Tesla’s Model Y is selling like ice cream in a heat wave in Europe, so you don’t have to look hard on the continent’s roads to see what was once a fairly niche product. But one place you won’t find Teslas going forward is on the menu of the rental agency, Sixt. The firm says it is phasing out the American automaker’s EVs from its fleets because of high costs, including depreciation that’s much worse than for combustion cars.
Sixt recently wrote to customers to inform them that it was not purchasing any new Tesla vehicles for its fleet and would also be disposing of its existing stock of the firm’s EVs. It went on to explain the reasoning behind the decision, stating that the demand for electric mobility is “still clearly below the level of combustion engines,” but suggested that it was the brutal real-world costs of buying and running the EVs that was was the major motivating factor.

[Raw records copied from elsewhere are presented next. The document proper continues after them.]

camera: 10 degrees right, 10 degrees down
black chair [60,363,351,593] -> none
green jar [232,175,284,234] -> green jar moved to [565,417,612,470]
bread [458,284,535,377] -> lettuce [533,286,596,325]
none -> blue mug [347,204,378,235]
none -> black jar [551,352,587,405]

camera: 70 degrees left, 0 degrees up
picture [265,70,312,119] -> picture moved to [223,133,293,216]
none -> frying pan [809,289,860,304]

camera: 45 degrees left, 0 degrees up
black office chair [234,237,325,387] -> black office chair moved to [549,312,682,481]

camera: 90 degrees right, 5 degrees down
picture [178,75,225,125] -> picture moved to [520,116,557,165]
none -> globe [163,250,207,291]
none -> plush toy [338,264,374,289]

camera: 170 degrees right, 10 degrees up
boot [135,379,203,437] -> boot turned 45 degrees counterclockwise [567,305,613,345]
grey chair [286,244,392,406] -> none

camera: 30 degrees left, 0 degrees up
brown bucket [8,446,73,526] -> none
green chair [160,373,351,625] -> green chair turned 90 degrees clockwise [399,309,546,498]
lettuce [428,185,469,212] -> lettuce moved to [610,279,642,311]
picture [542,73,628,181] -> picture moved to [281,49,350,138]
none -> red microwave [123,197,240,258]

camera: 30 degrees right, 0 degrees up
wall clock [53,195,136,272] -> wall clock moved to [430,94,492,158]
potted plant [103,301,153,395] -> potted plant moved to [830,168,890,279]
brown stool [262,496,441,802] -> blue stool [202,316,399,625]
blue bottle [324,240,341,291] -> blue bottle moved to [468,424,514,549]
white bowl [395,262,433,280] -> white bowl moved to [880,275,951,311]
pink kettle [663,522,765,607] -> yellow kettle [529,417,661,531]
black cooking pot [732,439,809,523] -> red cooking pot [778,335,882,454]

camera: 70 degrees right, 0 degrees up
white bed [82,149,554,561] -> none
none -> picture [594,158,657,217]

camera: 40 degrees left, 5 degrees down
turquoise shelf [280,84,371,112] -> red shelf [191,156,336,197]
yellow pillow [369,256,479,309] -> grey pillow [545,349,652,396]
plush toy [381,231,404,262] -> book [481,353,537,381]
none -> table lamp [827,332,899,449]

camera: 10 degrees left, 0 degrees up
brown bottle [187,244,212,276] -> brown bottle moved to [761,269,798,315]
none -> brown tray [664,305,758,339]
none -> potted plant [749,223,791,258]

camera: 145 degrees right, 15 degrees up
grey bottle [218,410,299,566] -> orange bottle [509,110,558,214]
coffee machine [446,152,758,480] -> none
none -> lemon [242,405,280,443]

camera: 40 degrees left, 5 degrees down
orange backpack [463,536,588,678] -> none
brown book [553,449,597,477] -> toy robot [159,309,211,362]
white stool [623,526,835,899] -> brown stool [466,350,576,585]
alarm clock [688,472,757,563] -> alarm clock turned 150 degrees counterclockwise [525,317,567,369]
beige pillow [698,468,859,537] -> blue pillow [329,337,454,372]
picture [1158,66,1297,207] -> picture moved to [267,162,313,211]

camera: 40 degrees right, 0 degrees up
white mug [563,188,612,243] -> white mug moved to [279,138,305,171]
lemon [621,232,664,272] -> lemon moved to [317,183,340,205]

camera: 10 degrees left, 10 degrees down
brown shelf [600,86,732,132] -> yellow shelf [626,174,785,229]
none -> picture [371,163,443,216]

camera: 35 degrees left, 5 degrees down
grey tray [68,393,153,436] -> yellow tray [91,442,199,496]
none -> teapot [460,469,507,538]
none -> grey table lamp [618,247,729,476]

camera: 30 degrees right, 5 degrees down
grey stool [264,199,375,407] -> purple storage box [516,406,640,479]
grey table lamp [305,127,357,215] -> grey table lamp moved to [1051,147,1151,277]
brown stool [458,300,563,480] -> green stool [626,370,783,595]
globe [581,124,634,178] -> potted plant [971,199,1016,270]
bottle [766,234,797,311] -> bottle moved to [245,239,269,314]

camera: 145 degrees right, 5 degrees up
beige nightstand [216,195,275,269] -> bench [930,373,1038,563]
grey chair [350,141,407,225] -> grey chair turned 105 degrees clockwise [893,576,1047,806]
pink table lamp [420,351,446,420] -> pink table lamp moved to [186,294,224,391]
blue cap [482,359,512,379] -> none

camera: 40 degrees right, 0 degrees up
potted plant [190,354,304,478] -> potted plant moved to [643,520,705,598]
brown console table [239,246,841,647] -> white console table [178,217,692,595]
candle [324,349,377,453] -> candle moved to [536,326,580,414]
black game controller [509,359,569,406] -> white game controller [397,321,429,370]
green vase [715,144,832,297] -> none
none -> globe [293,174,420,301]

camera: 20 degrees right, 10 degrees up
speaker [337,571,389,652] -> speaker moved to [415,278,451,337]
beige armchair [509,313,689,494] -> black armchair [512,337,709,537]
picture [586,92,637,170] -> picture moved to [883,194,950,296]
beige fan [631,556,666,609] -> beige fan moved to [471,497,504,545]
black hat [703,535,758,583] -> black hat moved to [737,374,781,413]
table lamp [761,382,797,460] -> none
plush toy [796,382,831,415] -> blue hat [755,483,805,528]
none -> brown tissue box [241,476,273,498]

Related: Tesla Price Cuts And High Repair Costs Crash Hertz’s EV Expansion Plans
The company told customers that it couldn’t ignore the higher list price and repair costs of electric vehicles, or the steep depreciation, which is resulting in EVs shedding value faster than traditional combustion-engined cars. And Sixt blamed the price war created by Tesla for this situation.
“These [costs] have come under further pressure due to discount campaigns by some manufacturers, particularly clearly in the case of Tesla,” the rental agency wrote. “Overall this leads to significantly higher holding costs for Tesla vehicles, which we must…take into account in our fleet decisions.”
While many car rental companies are believed to have “buy back” schemes in place with automakers, at least according to Focus.de, the German news website reports that Sixt has no such deal with Tesla that could shield it from a drop in the values of its EV fleet. That could be why customers will still be able to rent electric cars from BMW, Peugeot, MG, Nio and BYD though Sixt going forward, but won’t be able to hire a Tesla. Maintaining some kind of EV presence is important if Sixt is to hit its target of making at least 70 percent of its fleet electric by the end if the decade.
Sixt isn’t the only rental company experiencing buyer’s remorse over its Tesla purchases. In October we reported that Hertz was dialling back its EV expansion plans due to higher than expected repair costs and a slump in resale values resulting from Tesla’s big price cuts.